◆ What to work on
Format the lines from the one containing "kingdom: Plantae" through the one containing "locality: Port Angeles.", both included, as a numbered list, and skip any blank lines.

◆ Supplied material
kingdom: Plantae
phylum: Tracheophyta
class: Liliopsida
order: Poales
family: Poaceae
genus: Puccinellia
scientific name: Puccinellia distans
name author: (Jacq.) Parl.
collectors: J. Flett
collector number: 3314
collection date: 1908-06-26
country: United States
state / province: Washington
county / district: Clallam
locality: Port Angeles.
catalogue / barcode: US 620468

---

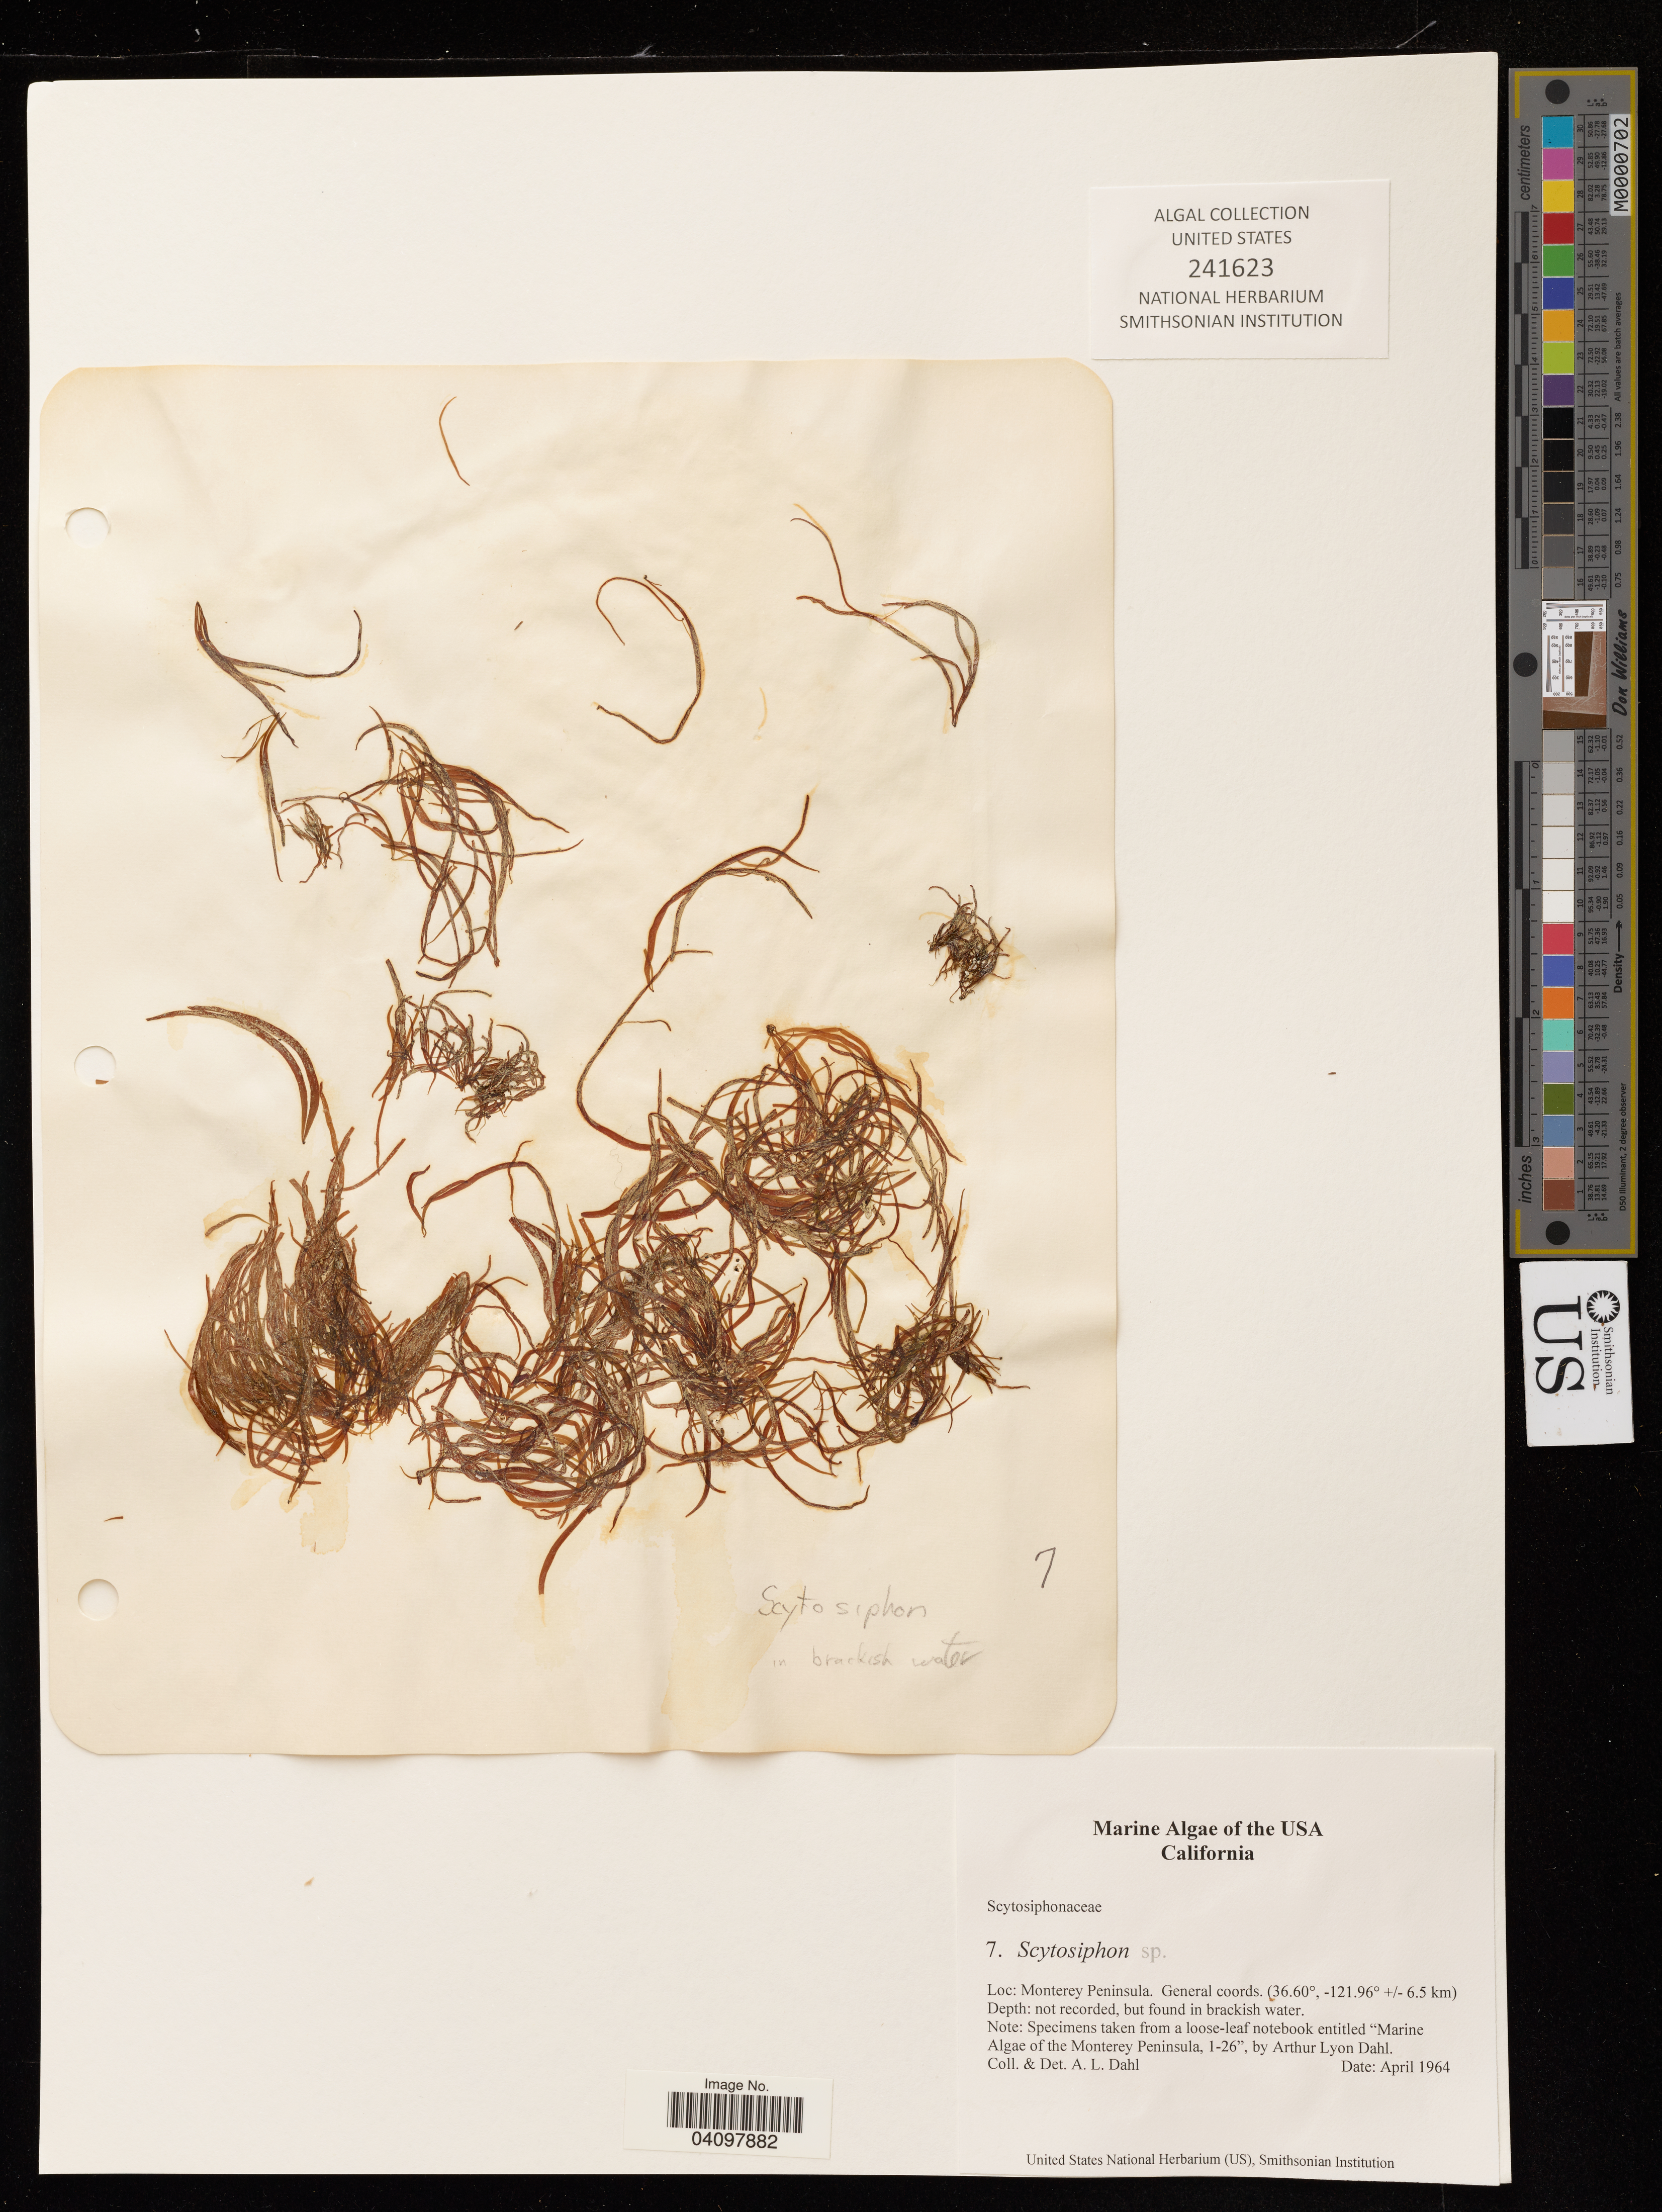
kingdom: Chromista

◆ In response
1. kingdom: Plantae
2. phylum: Tracheophyta
3. class: Liliopsida
4. order: Poales
5. family: Poaceae
6. genus: Puccinellia
7. scientific name: Puccinellia distans
8. name author: (Jacq.) Parl.
9. collectors: J. Flett
10. collector number: 3314
11. collection date: 1908-06-26
12. country: United States
13. state / province: Washington
14. county / district: Clallam
15. locality: Port Angeles.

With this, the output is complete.